> _Problem requirements_:
Would you return the listing exactly as written, apart from its pictures?
== Segment start ==
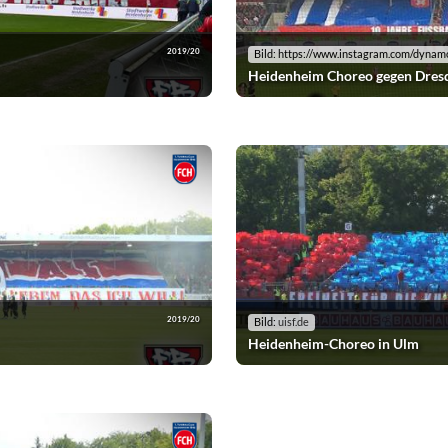
2019/20
Bild: https://www.instagram.com/dynam
Heidenheim Choreo gegen Dres
2019/20
Bild:
uisf.de
Heidenheim-Choreo in Ulm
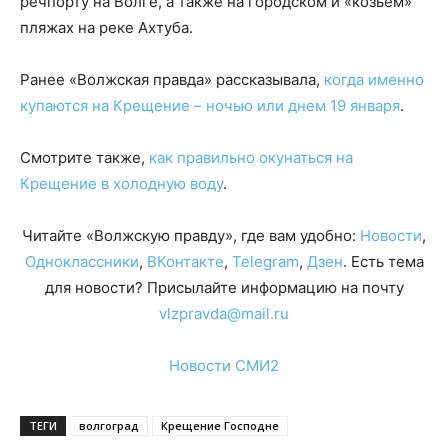
речпорту на Волге, а также на городском и «козьем»
пляжах на реке Ахтуба.
Ранее «Волжская правда» рассказывала,
когда именно
купаются на Крещение – ночью или днем 19 января
.
Смотрите также,
как правильно окунаться на
Крещение в холодную воду
.
Читайте «Волжскую правду», где вам удобно:
Новости
,
Одноклассники
,
ВКонтакте
,
Telegram
,
Дзен
. Есть тема
для новости? Присылайте информацию на почту
vlzpravda@mail.ru
Новости СМИ2
ТЕГИ
волгоград
Крещение Господне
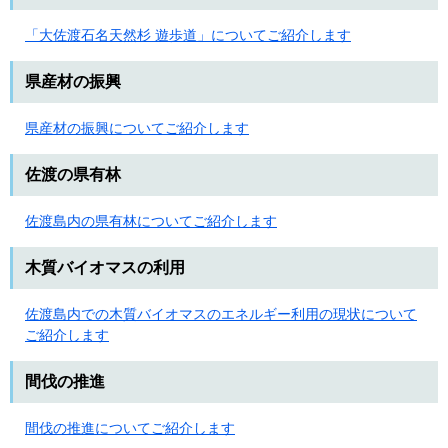
「大佐渡石名天然杉 遊歩道」についてご紹介します
県産材の振興
県産材の振興についてご紹介します
佐渡の県有林
佐渡島内の県有林についてご紹介します
木質バイオマスの利用
佐渡島内での木質バイオマスのエネルギー利用の現状について
ご紹介します
間伐の推進
間伐の推進についてご紹介します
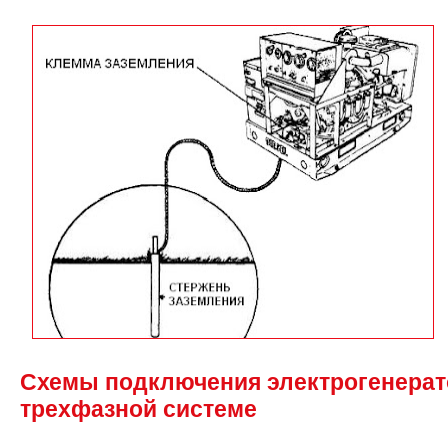
Схемы подключения электрогенерат
трехфазной системе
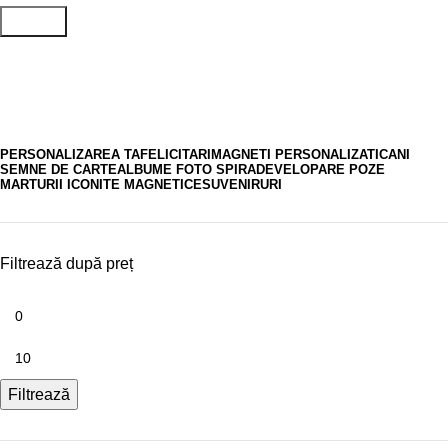
Search
Magneti inima
PERSONALIZAREA TA
FELICITARI
MAGNETI PERSONALIZATI
CANI
SEMNE DE CARTE
ALBUME FOTO SPIRA
DEVELOPARE POZE
MARTURII ICONITE MAGNETICE
SUVENIRURI
Filtrează după preț
Filtrează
== Segment end ==
> _Output for this exercise_:
2019/20
Bild: https://www.instagram.com/dynam
Heidenheim Choreo gegen Dres
2019/20
Bild:
uisf.de
Heidenheim-Choreo in Ulm
речпорту на Волге, а также на городском и «козьем»
пляжах на реке Ахтуба.
Ранее «Волжская правда» рассказывала,
когда именно
купаются на Крещение – ночью или днем 19 января
.
Смотрите также,
как правильно окунаться на
Крещение в холодную воду
.
Читайте «Волжскую правду», где вам удобно:
Новости
,
Одноклассники
,
ВКонтакте
,
Telegram
,
Дзен
. Есть тема
для новости? Присылайте информацию на почту
vlzpravda@mail.ru
Новости СМИ2
ТЕГИ
волгоград
Крещение Господне
「大佐渡石名天然杉 遊歩道」についてご紹介します
県産材の振興
県産材の振興についてご紹介します
佐渡の県有林
佐渡島内の県有林についてご紹介します
木質バイオマスの利用
佐渡島内での木質バイオマスのエネルギー利用の現状について
ご紹介します
間伐の推進
間伐の推進についてご紹介します
Схемы подключения электрогенерат
трехфазной системе
Search
Magneti inima
PERSONALIZAREA TA
FELICITARI
MAGNETI PERSONALIZATI
CANI
SEMNE DE CARTE
ALBUME FOTO SPIRA
DEVELOPARE POZE
MARTURII ICONITE MAGNETICE
SUVENIRURI
Filtrează după preț
Filtrează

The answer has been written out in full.